Ekonomist İris Cibre, sosyal medya hesabından yaptığı değerlendirmede, bu verilerin tüketim talebi ve enflasyon üzerindeki etkisine dikkat çekti. Cibre, şu ifadelere yer verdi:
“Toplam mevduatın yüzde 78’i 2,1 milyon kişide. Bu kişiler her ay 400 milyar TL faiz geliri elde ediyor, kişi başına ortalama 291 bin 500 TL. Serbest fonlarda ise 655 milyar TL var ve sadece 162 bin yatırımcı bu fona sahip. Onlar da ayda ortalama 162 bin TL gelir elde ediyor. Bu kişiler doğal olarak harcıyor, talep artınca da fiyatlar yükseliyor.”
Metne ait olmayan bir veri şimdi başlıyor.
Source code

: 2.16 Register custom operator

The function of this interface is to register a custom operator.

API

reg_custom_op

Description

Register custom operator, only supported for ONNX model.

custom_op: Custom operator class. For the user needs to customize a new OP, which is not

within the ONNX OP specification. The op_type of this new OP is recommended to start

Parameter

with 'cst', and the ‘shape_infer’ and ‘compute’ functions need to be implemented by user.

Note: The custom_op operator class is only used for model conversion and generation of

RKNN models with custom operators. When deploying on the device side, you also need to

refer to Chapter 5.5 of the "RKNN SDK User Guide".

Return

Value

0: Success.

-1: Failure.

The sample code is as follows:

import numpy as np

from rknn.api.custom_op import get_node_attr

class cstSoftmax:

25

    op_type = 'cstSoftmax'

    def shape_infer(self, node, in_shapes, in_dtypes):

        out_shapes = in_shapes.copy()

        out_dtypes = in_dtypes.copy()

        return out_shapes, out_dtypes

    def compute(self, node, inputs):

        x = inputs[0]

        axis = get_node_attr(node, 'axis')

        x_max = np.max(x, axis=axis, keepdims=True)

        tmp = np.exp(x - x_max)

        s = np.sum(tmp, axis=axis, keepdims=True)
Cibre'nin bu değerlendirmesi, enflasyonun sadece ücretlerden değil, üst gelir grubunun yüksek faiz ve yatırım kazançlarından kaynaklı talep etkisiyle de beslendiği yönündeki ekonomik yaklaşımları destekliyor.
Uzmanlara göre gelir dağılımındaki eşitsizlik, zaman içinde eğitim, istihdam ve vergi politikalarıyla iyileştirilebilirken; servet dağılımındaki bozulma çok daha derin ve uzun süreli sonuçlar doğuruyor. Gelirle servet arasındaki bu uçurum, ekonomik ve sosyal adaletsizlik duygusunu artırıyor.
Ekonomistler, bu tabloya karşı vergi adaletinin sağlanması, yüksek faiz gelirlerinin daha fazla vergilendirilmesi ve kamusal desteklerin alt gelir gruplarına yönlendirilmesi gerektiğine dikkat çekiyor.